- _How to complete this task_
Format all of the data below as a two-column CSV with the columns instruction and answer, with one row for each text and its answer. Put each in a single quoted field with line breaks replaced by spaces, and leave out the pictures.

[[ Supplied data, beginning ]]

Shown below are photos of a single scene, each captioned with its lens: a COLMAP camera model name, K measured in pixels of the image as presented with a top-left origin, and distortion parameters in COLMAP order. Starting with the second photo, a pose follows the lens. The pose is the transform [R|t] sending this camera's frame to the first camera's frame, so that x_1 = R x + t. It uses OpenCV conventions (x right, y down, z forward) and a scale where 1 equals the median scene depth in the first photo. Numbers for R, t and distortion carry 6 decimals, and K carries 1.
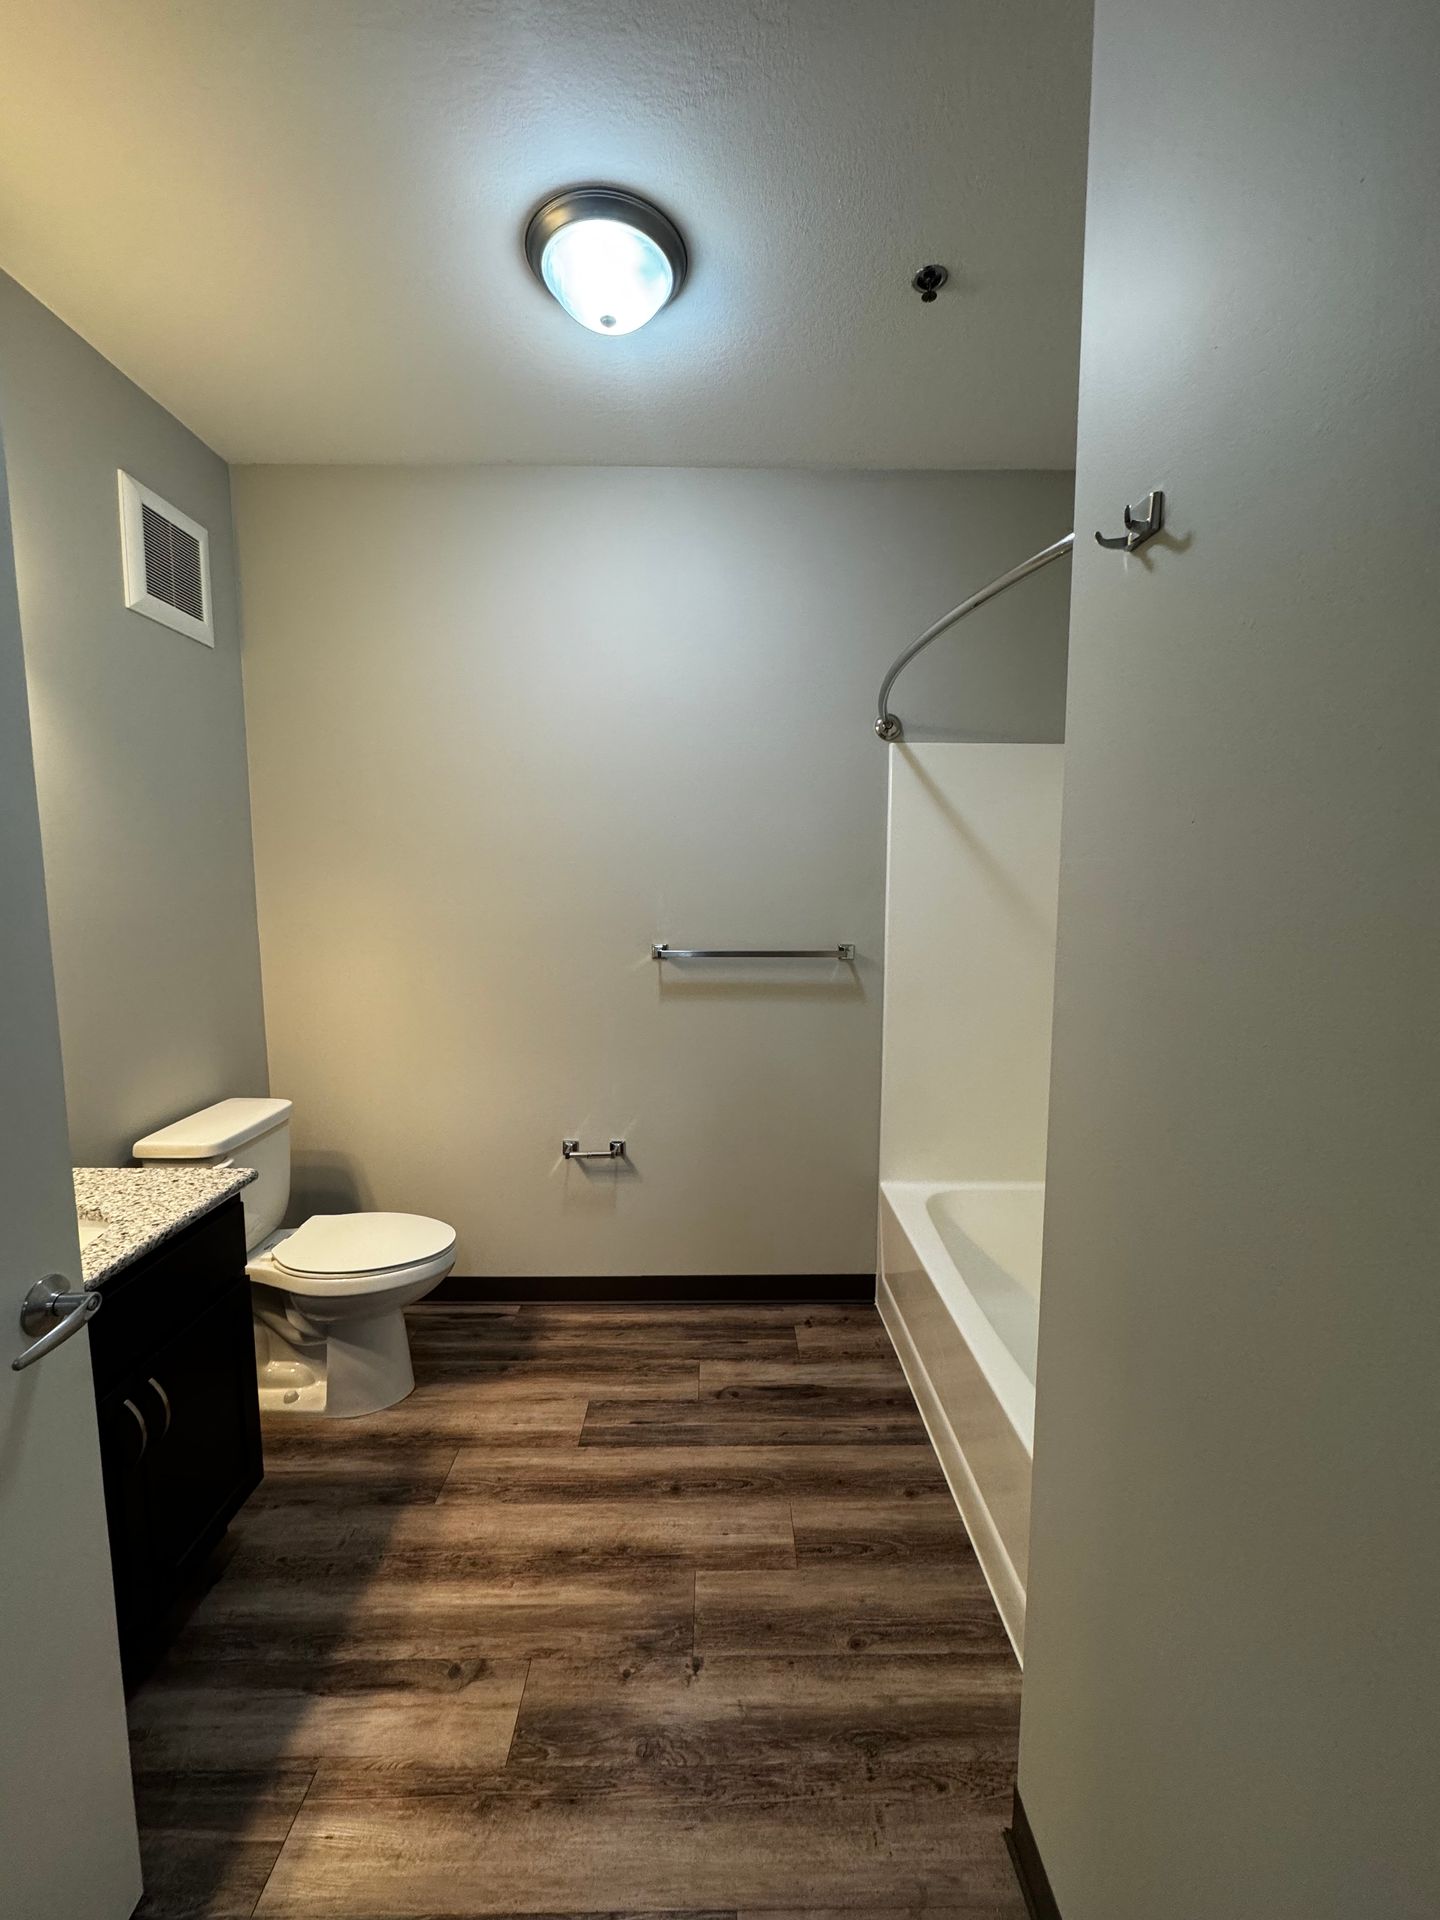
lens RADIAL K [[766.2, 0, 720.0], [0, 766.2, 960.0], [0, 0, 1]] dist [0.001173, -0.000289]
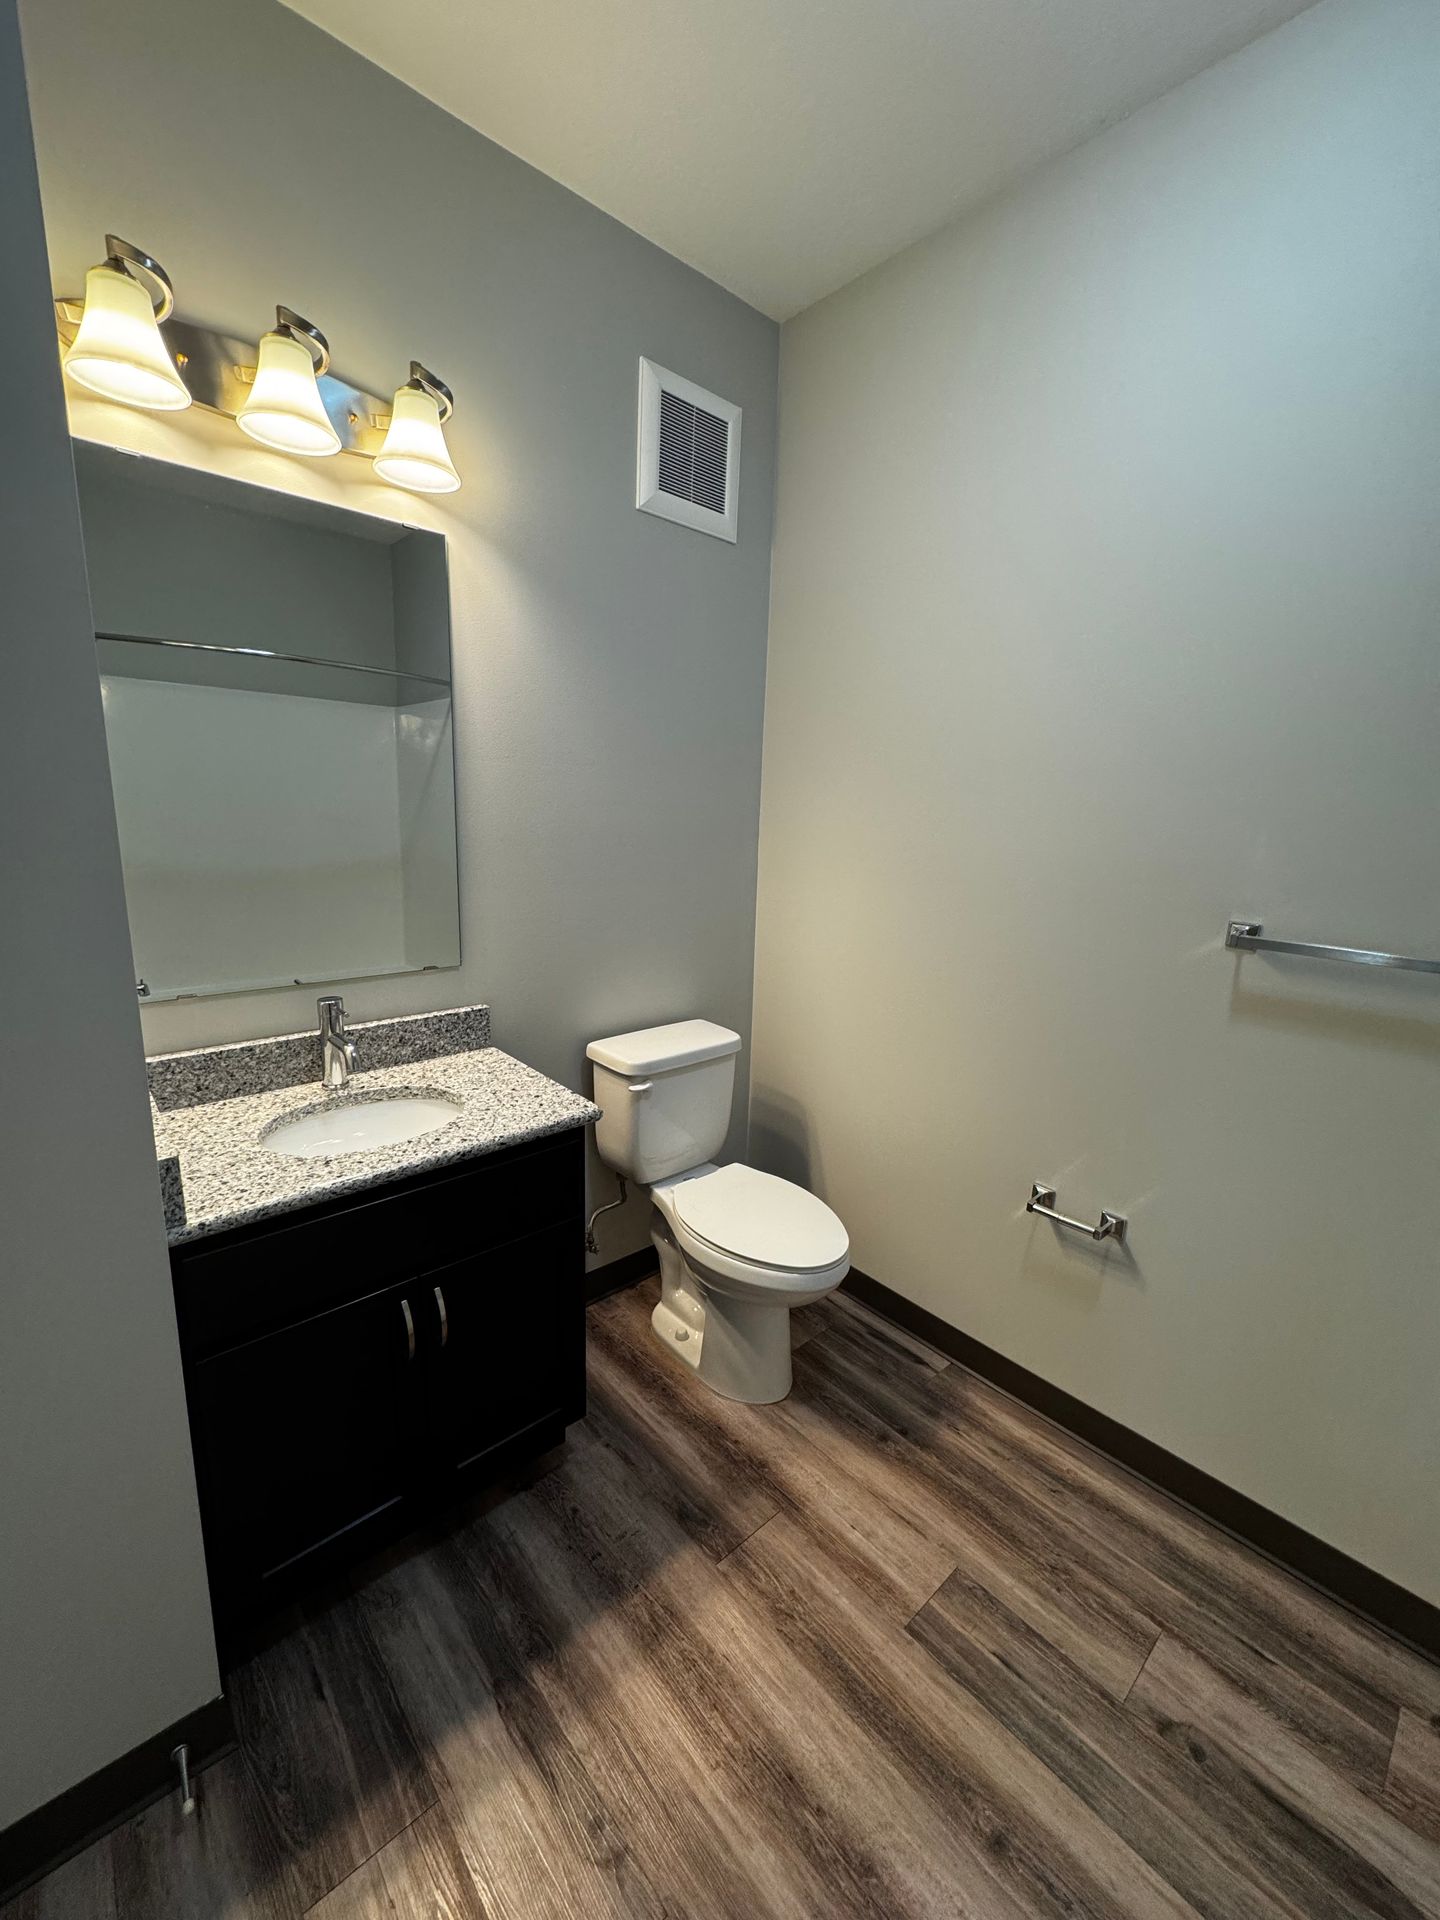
lens RADIAL K [[766.2, 0, 720.0], [0, 766.2, 960.0], [0, 0, 1]] dist [0.001173, -0.000289]
pose [[0.661918, 0.170431, -0.729944, 0.099733], [-0.111918, 0.985364, 0.128580, -0.027744], [0.741174, -0.003416, 0.671304, 0.385420]]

[[ Supplied data, end ]]

- _Exercise result_
instruction,answer
"Shown below are photos of a single scene, each captioned with its lens: a COLMAP camera model name, K measured in pixels of the image as presented with a top-left origin, and distortion parameters in COLMAP order. Starting with the second photo, a pose follows the lens. The pose is the transform [R|t] sending this camera's frame to the first camera's frame, so that x_1 = R x + t. It uses OpenCV conventions (x right, y down, z forward) and a scale where 1 equals the median scene depth in the first photo. Numbers for R, t and distortion carry 6 decimals, and K carries 1.","lens RADIAL K [[766.2, 0, 720.0], [0, 766.2, 960.0], [0, 0, 1]] dist [0.001173, -0.000289] lens RADIAL K [[766.2, 0, 720.0], [0, 766.2, 960.0], [0, 0, 1]] dist [0.001173, -0.000289] pose [[0.661918, 0.170431, -0.729944, 0.099733], [-0.111918, 0.985364, 0.128580, -0.027744], [0.741174, -0.003416, 0.671304, 0.385420]]"